*WHAT THE TASK ASKS:* Keep the text of the data exactly as it is and omit each picture from the copy.

*SOURCE DATA:*
»»
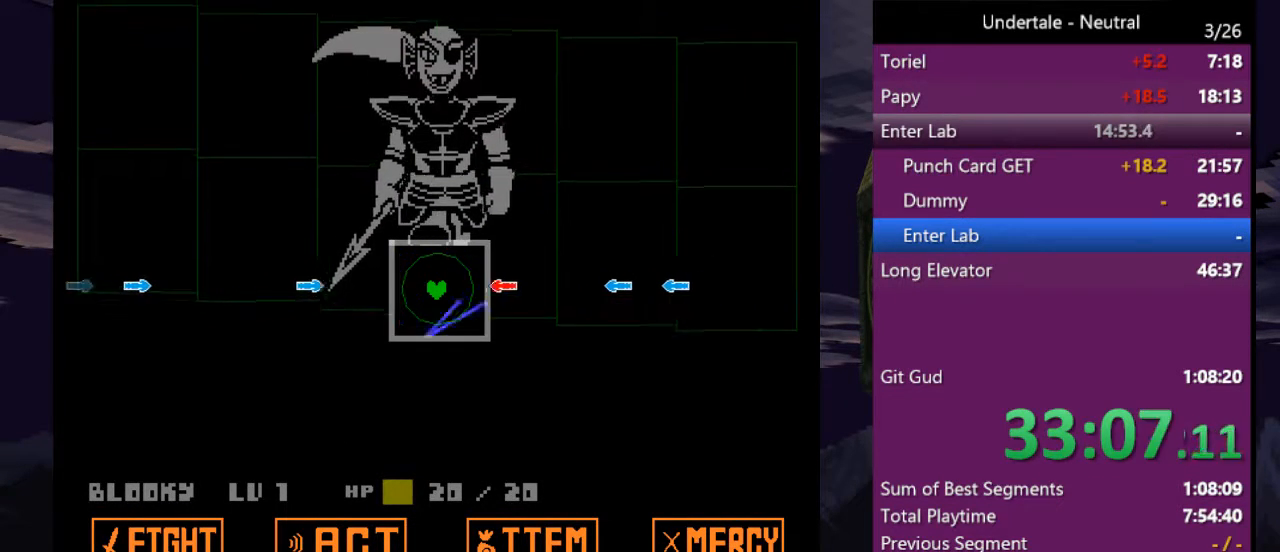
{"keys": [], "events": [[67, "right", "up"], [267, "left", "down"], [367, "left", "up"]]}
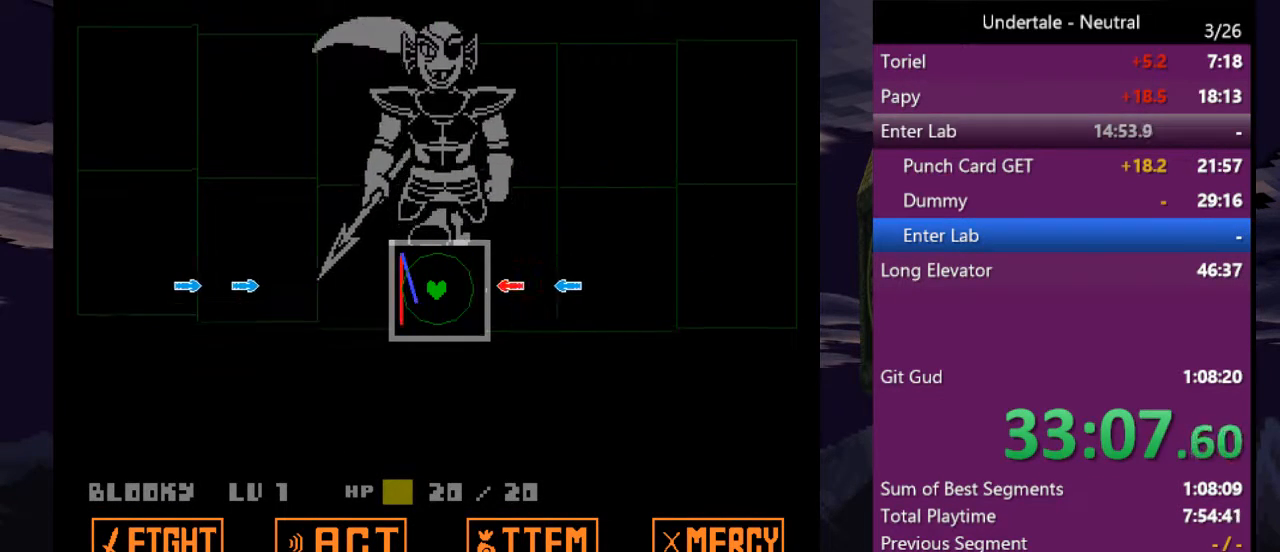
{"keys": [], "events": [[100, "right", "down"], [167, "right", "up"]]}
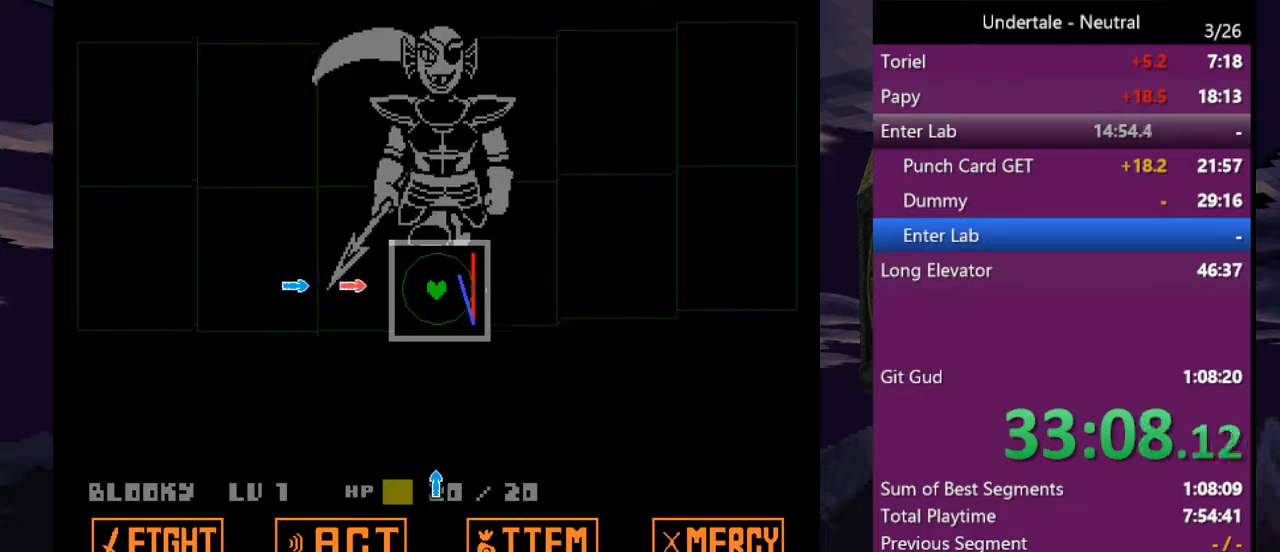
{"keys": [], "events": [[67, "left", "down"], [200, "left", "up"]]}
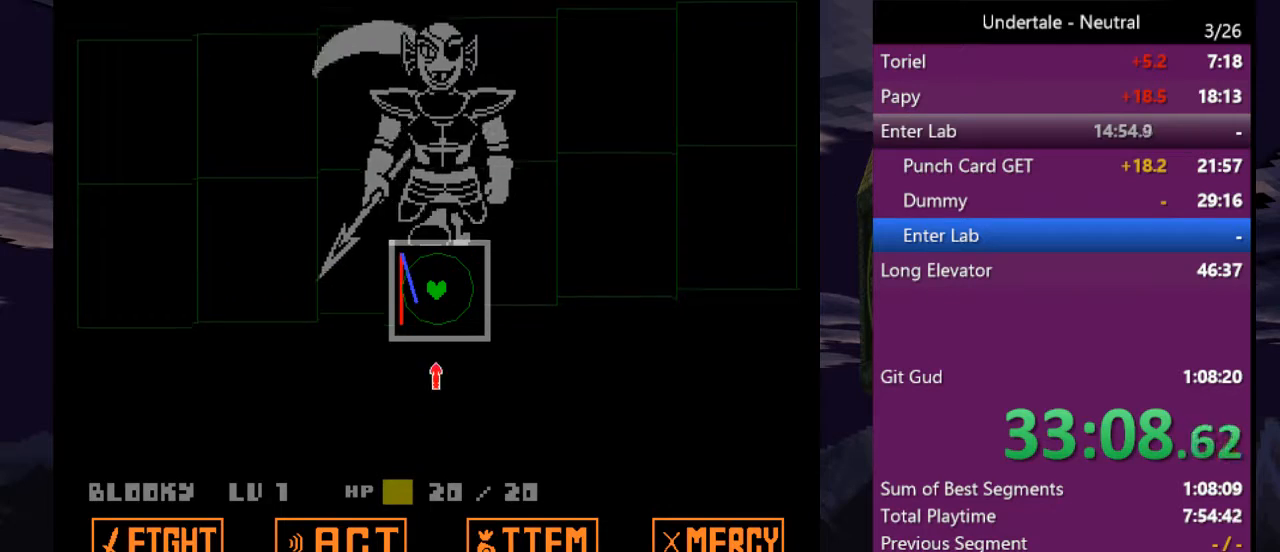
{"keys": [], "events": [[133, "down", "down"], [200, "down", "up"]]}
««
*RESULT:*
{"keys": [], "events": [[67, "right", "up"], [267, "left", "down"], [367, "left", "up"]]}
{"keys": [], "events": [[100, "right", "down"], [167, "right", "up"]]}
{"keys": [], "events": [[67, "left", "down"], [200, "left", "up"]]}
{"keys": [], "events": [[133, "down", "down"], [200, "down", "up"]]}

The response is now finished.